The very concept of rights is complex, differs from time to time and place to place, have often been ignored when convenient, may be honoured in the breach and often remain problematic and controversial. In general, they represent a slow advance from clans which were often quite democratic, ancient codified legal codes, extension of privilege under the Magna Carta, development of legal systems using case law instead of civil codes in some countries, gradual extension of the vote to more people, increasing awareness of injustices, development of print and media, more widespread education, changing roles of religion, and many other complex factors.
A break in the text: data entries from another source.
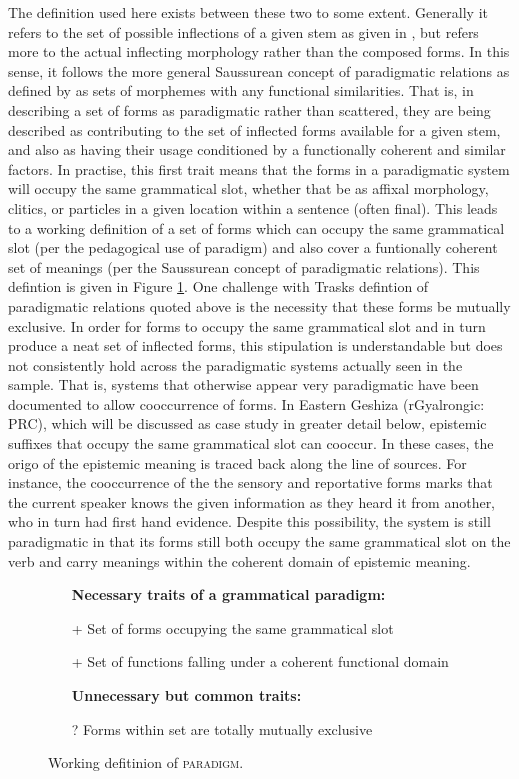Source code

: The definition used here exists between these two to some extent. Generally it refers to the set of possible inflections of a given stem as given in , but refers more to the actual inflecting morphology rather than the composed forms. In this sense, it follows the more general Saussurean concept of paradigmatic relations as defined by  as sets of morphemes with any functional similarities. That is, in describing a set of forms as paradigmatic rather than scattered, they are being described as contributing to the set of inflected forms available for a given stem, and also as having their usage conditioned by a functionally coherent and similar factors. In practise, this first trait means that the forms in a paradigmatic system will occupy the same grammatical slot, whether that be as affixal morphology, clitics, or particles in a given location within a sentence (often final). This leads to a working definition of a set of forms which can occupy the same grammatical slot (per the pedagogical use of paradigm) and also cover a funtionally coherent set of meanings (per the Saussurean concept of paradigmatic relations). This defintion is given in Figure \ref{f:Discussion:Paradigm}. One challenge with Trasks defintion of paradigmatic relations quoted above is the necessity that these forms be mutually exclusive. In order for forms to occupy the same grammatical slot and in turn produce a neat set of inflected forms, this stipulation is understandable but does not consistently hold across the paradigmatic systems actually seen in the sample. That is, systems that otherwise appear very paradigmatic have been documented to allow cooccurrence of forms. In Eastern Geshiza (rGyalrongic: PRC), which will be discussed as case study in greater detail below, epistemic suffixes that occupy the same grammatical slot can cooccur. In these cases, the origo of the epistemic meaning is traced back along the line of sources. For instance, the cooccurrence of the the sensory and reportative forms marks that the current speaker knows the given information as they heard it from another, who in turn had first hand evidence. Despite this possibility, the system is still paradigmatic in that its forms still both occupy the same grammatical slot on the verb and carry meanings within the coherent domain of epistemic meaning.

\begin{figure}
    \begin{itemize}
        \item[] \textbf{Necessary traits of a grammatical paradigm:}
        \item[+] Set of forms occupying the same grammatical slot
        \item[+] Set of functions falling under a coherent functional domain
        \item[] \textbf{Unnecessary but common traits:}
        \item[?] Forms within set are totally mutually exclusive
    \end{itemize}
    \caption{Working defitinion of \textsc{paradigm}.}\label{f:Discussion:Paradigm}
\end{figure}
But the definition is the definition in spite of all this. I think people have a right to work, to privacy, to personal dignity, to healthcare and many other positive rights (including more commonly articulated freedoms of assembly, speech, press, thought, movement, self determination, equal treatment in some domains, religion, etc.) and negative rights (freedom from hunger, violence, discrimination, etc.) and think the European Union has in recent times often led the way with regard to these newer rights. Constitutional case law in Canada is imperfect but in general represents considerable progress.
Historical rights like gun laws seem counterproductive, but are written into the very history of the United States. Hopefully these can be updated given present consequences. The will to do this has often been lacking, as you know, just as the weakening of gun control legislation in Canada to placate lawful users will reduce the efficacy and impact in terms of safety. The United States legal systems are complicated by philosophies like originalism where people try to guess how previous generations might view current problems. Since this cannot easily be done, and problems centuries from now can not be easily foreseen, I am not at all a fan of this school of judicial thought.